⬆️ Datalake - Import Data from local drive

1. Accessing the Datalake

To access the proper Organization's Datalake, ensure that you're within the right Organization. Each Organization has its own independent Datalake.

After accessing the correct Organization, you can reach its Datalake through the Navigation Bar as illustrated below:

Access Datalake

Access Datalake

You're now visualizing the Datalake for your Organization.

Now, it's time to upload your Data to Picsellia!

2. Uploading your Data

Every machine learning project begins with data, and in our case of Computer Vision, it starts with images.

There are two ways to access your Data using Picsellia:

  1. Connect your remote storage to Picsellia's Datalake and access them through Picsellia.
  2. Upload locally stored Data directly to Picsellia. In this scenario, your Data will be stored in Picsellia's AWS-operated storage.

This page focuses on the second approach: the direct upload of Data to Picsellia's Datalake.

To proceed, simply click on the Upload data button.

Upload Data to Datalake

Upload Data

🚧

Sample Data

If you're new to Picsellia, your Datalake might be empty or contain 150 example Data.

A modal will appear. From here, click on Select files, which will open your OS's file browser, allowing you to choose the images you wish to import into your Picsellia Datalake.

Once you've selected files from your local device, you can create or select the appropriate DataTag to associate with the batch of Data you're about to upload to your Datalake. To learn more about tags and their usage, refer to this documentation page.

After selecting the necessary files and DataTags, click on Upload.
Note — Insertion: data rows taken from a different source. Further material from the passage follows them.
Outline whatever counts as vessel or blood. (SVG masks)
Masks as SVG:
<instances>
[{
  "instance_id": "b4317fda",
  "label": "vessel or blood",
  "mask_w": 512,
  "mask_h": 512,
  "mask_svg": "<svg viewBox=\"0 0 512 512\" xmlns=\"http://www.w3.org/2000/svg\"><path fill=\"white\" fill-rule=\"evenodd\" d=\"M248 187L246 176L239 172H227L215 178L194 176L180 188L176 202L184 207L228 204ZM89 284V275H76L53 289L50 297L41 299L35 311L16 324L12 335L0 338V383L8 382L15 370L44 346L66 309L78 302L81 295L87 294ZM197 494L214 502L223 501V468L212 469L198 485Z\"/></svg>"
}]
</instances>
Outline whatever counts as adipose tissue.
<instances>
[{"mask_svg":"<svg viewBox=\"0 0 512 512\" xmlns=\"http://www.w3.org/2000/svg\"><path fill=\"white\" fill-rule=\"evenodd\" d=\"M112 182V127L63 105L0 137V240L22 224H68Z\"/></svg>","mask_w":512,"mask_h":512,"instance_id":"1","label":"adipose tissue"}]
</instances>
Select and tag to-be-uploaded `Data`

Data upload modal

During the upload, a progress bar will display. Depending on the amount of Data being uploaded, you may need to be patient, or consider using our SDK to upload Data.

📘

Supported Image Formats

Currently, we support the primary image formats:

  • .png
  • .jpg
  • .jpeg

If you require support for additional formats, please don't hesitate to contact us.

Once the upload is complete, you can see the total number of Data in your Datalake and sort it based on various criteria (updated date, filename, or random), as depicted below:

Visualize Data in the Datalake

Visualize and sort uploaded Data

🚧

What about Annotations?

It's important to note that labeling occurs at the DatasetVersion level, not at the Datalake level.
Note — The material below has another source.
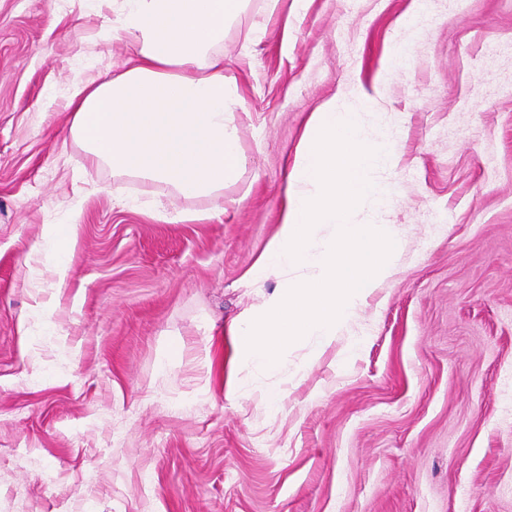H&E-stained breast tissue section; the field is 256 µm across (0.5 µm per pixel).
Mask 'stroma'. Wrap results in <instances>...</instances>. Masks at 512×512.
<instances>
[{"label": "stroma", "instance_id": "1", "mask_svg": "<svg viewBox=\"0 0 512 512\" xmlns=\"http://www.w3.org/2000/svg\"><path fill=\"white\" fill-rule=\"evenodd\" d=\"M251 0L224 34L247 164L188 198L89 163L76 80L121 68L95 0H0V512H512V0ZM407 47L411 69L386 67ZM374 97L392 274L265 411L230 323L311 112ZM69 233L58 279L35 244Z\"/></svg>", "mask_w": 512, "mask_h": 512}]
</instances>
3. Understanding Data in Picsellia

Data refers to an image that is part of your Datalake. Any image used within any Picsellia feature is always associated with Data stored in the Datalake. For example, the Asset composing a Dataset or the Predictions made within a Deployment are always linked to Data stored in the Datalake.

The Data in Picsellia's Datalake includes both the image and its linked Metadata. This Metadata can be viewed using the Table button, which opens the Table view.

Switch to Table view in the Datalake

Switch from Grid view to Table view

The Table view provides access to the following Metadata:

  • preview: thumbnail of your image
  • filename: complete filename of your Data
  • shape: dimensions in pixels of your Data
  • source: source of your Data (e.g., direct_upload, AWS_bucket, serving....)
  • tags: DataTag associated with the Data (more about tags here)
  • created at: creation date of the Data on Picsellia
  • created by: Picsellia user who created the Data
  • Personalized Metadata
Table view of Data in the Datalake

Table view

All Metadata can be customized and personalized using the SDK. However, as Picsellia relies on this Metadata to handle images, modifying them may lead to unexpected outcomes.

📘

Searching for Data

The search bar is the most effective way to leverage Metadata and navigate through your Datalake. More information is available here.